Başarısız oldukça ümmet şuuruna olan düşmanlığını daha çok açığa vurdu. Örgüte bir süreliğine destek veren Şeyh Ali Rıza (Şeyh Said’in büyük oğlu) Xoybun’un emellerine tanıklık edince ağır bir ümitsizliğe düştü, bir daha siyasete girmemeye yemin etti, hayatı boyunca da bu söze sadık kaldı.
Xoybun’un Ermeni aşkı, Ermenilerden çok çekmiş olan Kuzey göçmenleriyle Şam’daki entel Kürtler arasındaki uçurumu artırdı. Öyle ki Kuzey göçmeni kimi laik Kürtler bile bu dostluktan rahatsız oldu. Öte yandan Fransa, Mustafa Kemal’in kendisiyle ilişkisinden dolayı Xoybun’un faaliyetlerini sınırlandırdı.

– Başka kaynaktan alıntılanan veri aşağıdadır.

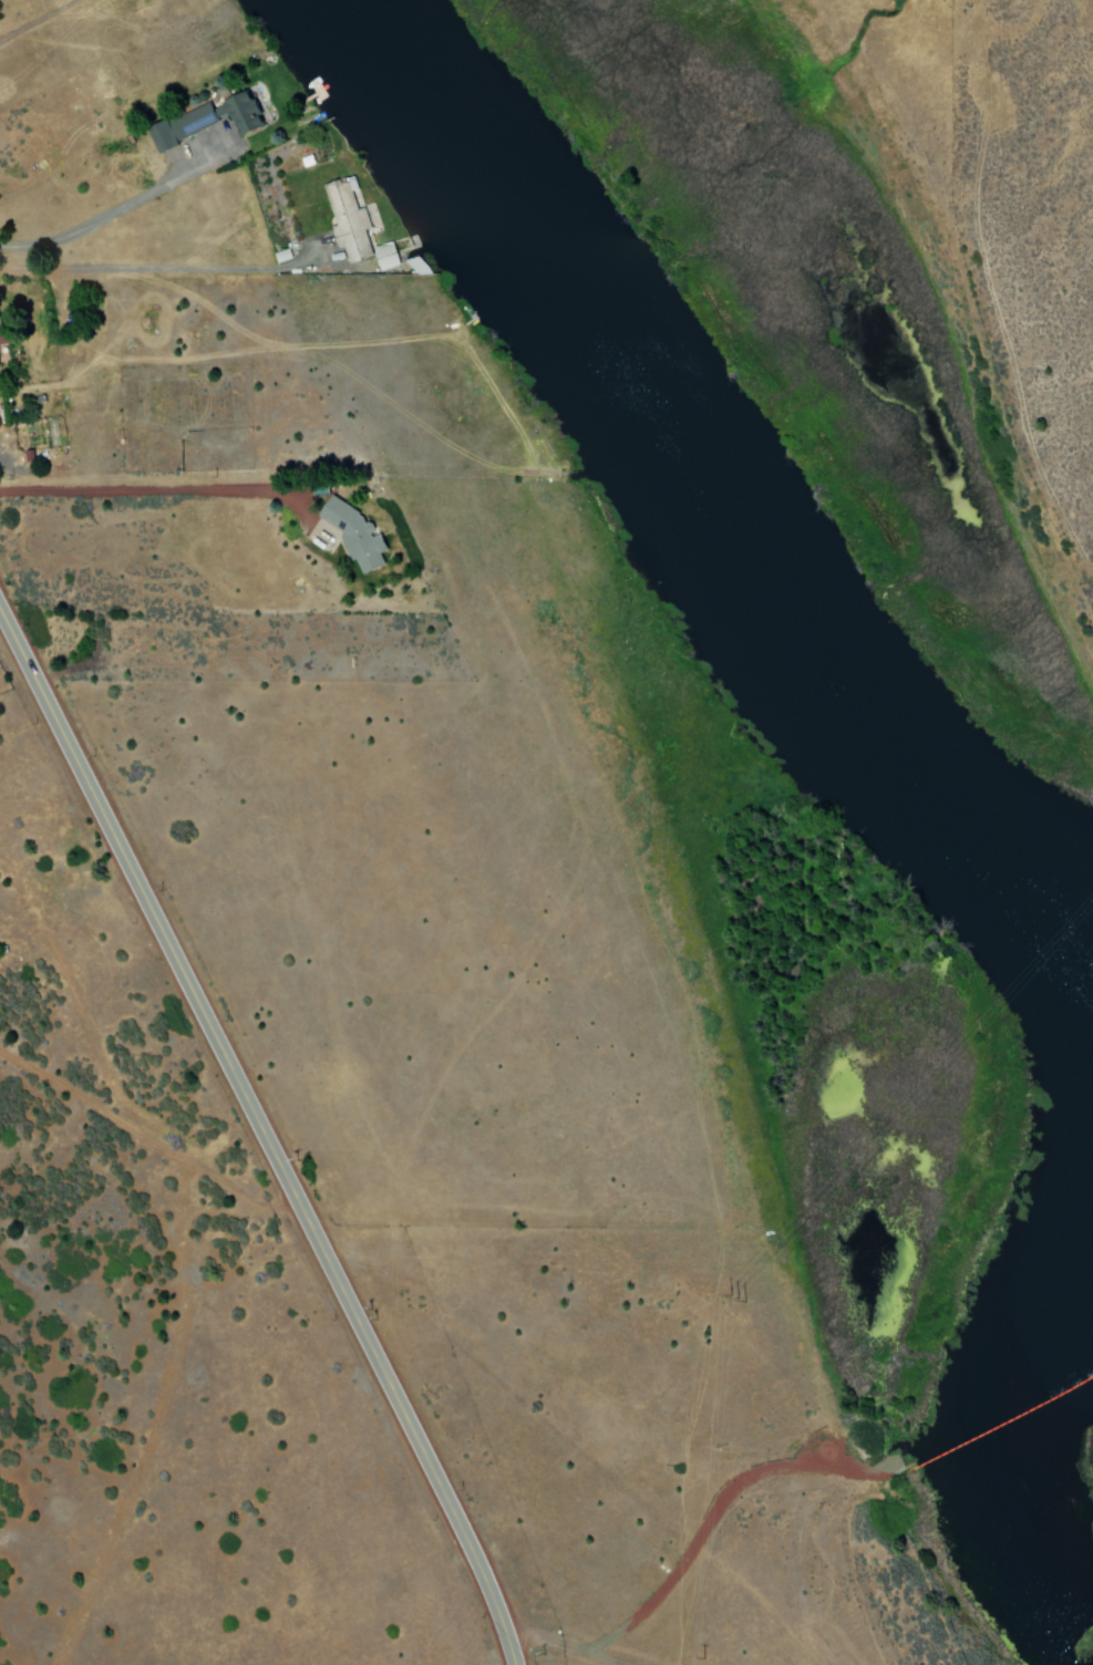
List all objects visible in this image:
river: (393, 64)
building: (237, 113)
building: (180, 126)
building: (346, 219)
building: (383, 256)
building: (3, 335)
building: (353, 536)
river: (759, 595)
road: (262, 1136)
road: (153, 1139)
power tower: (735, 1298)
river: (1071, 1318)
road: (566, 1646)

Mardin yöresinden göç eden Katolik Hıristiyanlar da Fransa nezdinde Kürtlere karşı propaganda yaptı. Kürtlerin ezici çoğunluğunun yerleşik olduğu Haseke ilinde (El Cezire Bölgesi-Kamışlo civarı) Hıristiyan idarecilerin sayısı arttıkça Kürtlere yönelik zulüm ve ayrımcılık da arttı. Fransa, bu zulüm ve ayrımcılığı teşvik etti. Geleneksel Kürt çevreler, bu durumdan rahatsız oldukça Fransa’dan kurtulmayı amaçlayan muhalefete yaklaştı.
Bedirhanlar, bütün bu denklemleri görmüyor ve bütün sorunların kaynağında pan-İslamizm dedikleri ümmet şuurunu görüyorlardı. Fransızlara “Kürtler olarak ümmet adamlığından bir kurtulsak tam istediğiniz adamlar olacağız” mesajları veriyorlardı.
Bedirhanların halka açılmak için bulduğu adamlardan şair Cegerxwin “Yörede palazlanan birçok yobaz şeyh ‘Önemli olan Fransızların buradan kovulmasıdır. Kürtler ve Araplar iki Müslüman halktır. Kürtler gelsinler Arap kardeşleriyle birleşip bir millet olsunlar. Hepimiz Müslümanız. Kürt veya Arap ne fark eder?.. Ancak Haco Ağa’nın takımı Müslüman değildir. Onlar gâvurla çalışıp Müslümanların düşmanlığını yapıyor’ diye propaganda yapıyor” diyerek geleneksel çevreler hakkında raporlar tutuyor, ağaları alim ve şeyhlere karşı kışkırtıyordu.
Böylece geleneksel İslamî çevrelerin Hıristiyan karşıtı tutumu üzerinden İslam sadece ideolojide değil, pratikte de düşman ilan ediliyordu.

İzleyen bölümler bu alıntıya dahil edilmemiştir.